As painful as this is for borrowers and those facing increasing mortgage costs, it is a necessary and long overdue step in the fight against inflation. Cue the usual guff about the medicine tasting awful but still being necessary. Unfortunately, it came alongside some other painful news from Threadneedle Street. Not only that my arch-nemesis Andrew Bailey remains in place, but that we face a “very challenging” two-year slump: the longest recession since the First World War.
It will not be as deep as the recession that followed 2008. It is expected to see 2.9 per cent knocked off national output, compared to the 6.3 per cent decline back then. This is the slow unfurling of a tightly-wound bandage, rather than the ripping off of a plaster. A recession is also not a wholly bad thing. Lower interest rates since 2008 have created an economy that remains partially in suspended animation. Fewer companies went bust in the recession of 2009-10 than the less severe one of the early 1990s.

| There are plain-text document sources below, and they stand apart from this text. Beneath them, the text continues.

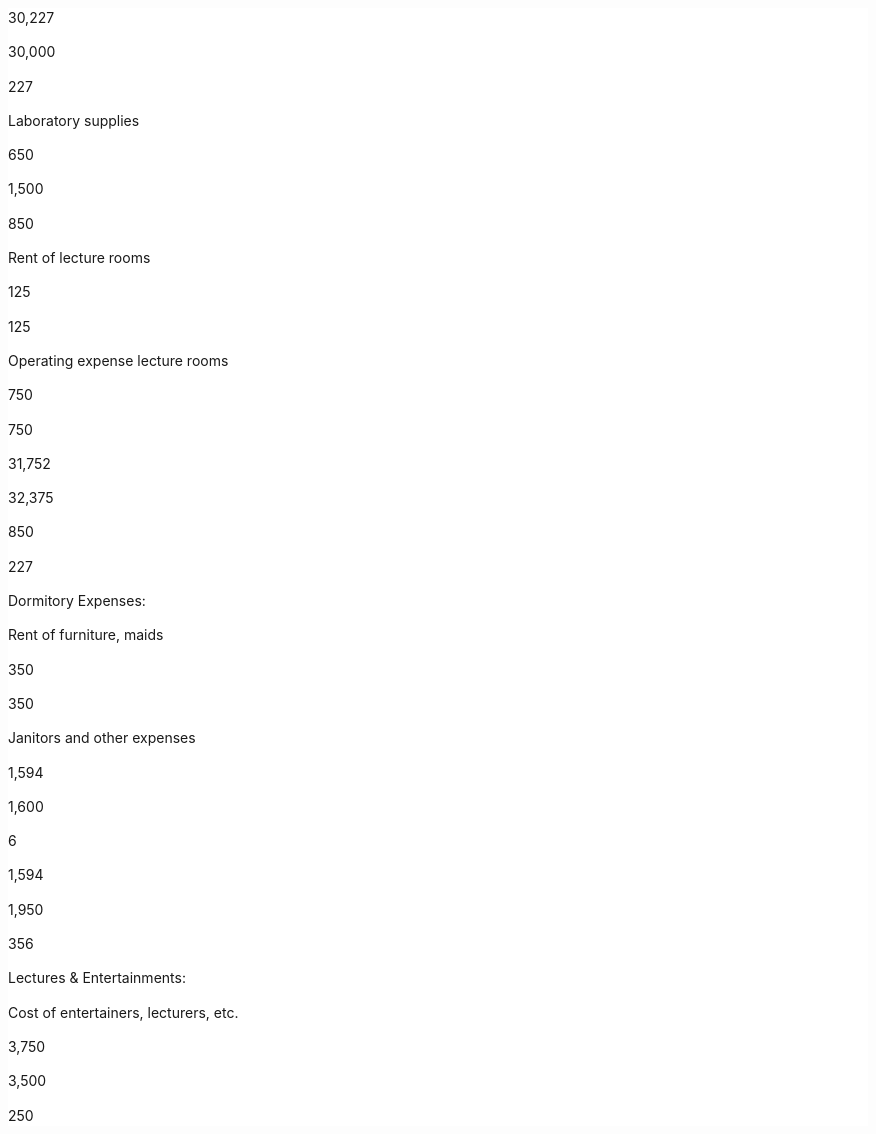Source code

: 30,227

30,000

227

Laboratory supplies

650

1,500

850

Rent of lecture rooms

125

125

Operating expense lecture rooms

750

750

31,752

32,375

850

227

Dormitory Expenses:

Rent of furniture, maids

350

350

Janitors and other expenses

1,594

1,600

6

1,594

1,950

356

Lectures & Entertainments:

Cost of entertainers, lecturers, etc.

3,750

3,500

250
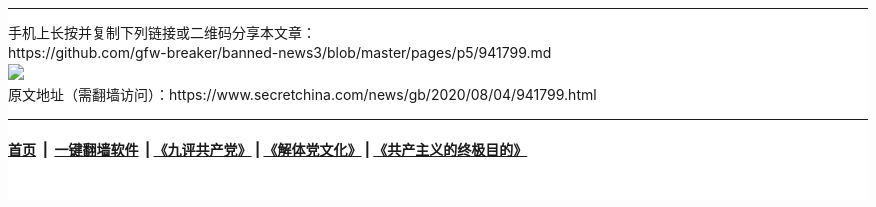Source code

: 
<hr/>
手机上长按并复制下列链接或二维码分享本文章：<br/>
https://github.com/gfw-breaker/banned-news3/blob/master/pages/p5/941799.md <br/>
<a href='https://github.com/gfw-breaker/banned-news3/blob/master/pages/p5/941799.md'><img src='https://github.com/gfw-breaker/banned-news3/blob/master/pages/p5/941799.md.png'/></a> <br/>
原文地址（需翻墙访问）：https://www.secretchina.com/news/gb/2020/08/04/941799.html


------------------------
#### [首页](https://github.com/gfw-breaker/banned-news3/blob/master/README.md) &nbsp;|&nbsp; [一键翻墙软件](https://github.com/gfw-breaker/nogfw/blob/master/README.md) &nbsp;| [《九评共产党》](https://github.com/gfw-breaker/9ping.md/blob/master/README.md#九评之一评共产党是什么) | [《解体党文化》](https://github.com/gfw-breaker/jtdwh.md/blob/master/README.md) | [《共产主义的终极目的》](https://github.com/gfw-breaker/gczydzjmd.md/blob/master/README.md)


<img src='http://gfw-breaker.win/banned-news3/pages/p5/941799.md' width='0px' height='0px'/>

As Chris Snowdon has pointed out, this prevents the creative destruction that allows market capitalism to work effectively. If our economy remains in cryo-sleep, we cannot see the resource re-allocation from unproductive businesses to productive ones that drives innovation and renewal. Nevertheless, the process, the transition, the weaning off the cheap-money-fix was always going to be a painful one. Hence why the Bank and the politicians that enable its quasi-independence have put off the choice for so long.
Hopefully – as with the Truss debacle – this recession will punish some political delusions as well as a few economic ones. In the same way we cannot remain at historically low rates forever, nor can we now fail to address the various structural problems in our economy that successive governments have ignored. Our failure to build, our reliance on foreign food and energy, our unequal economic geography, our addiction to cheap foreign labour: let us have an end to our delusions, forged in the white heat of this recession.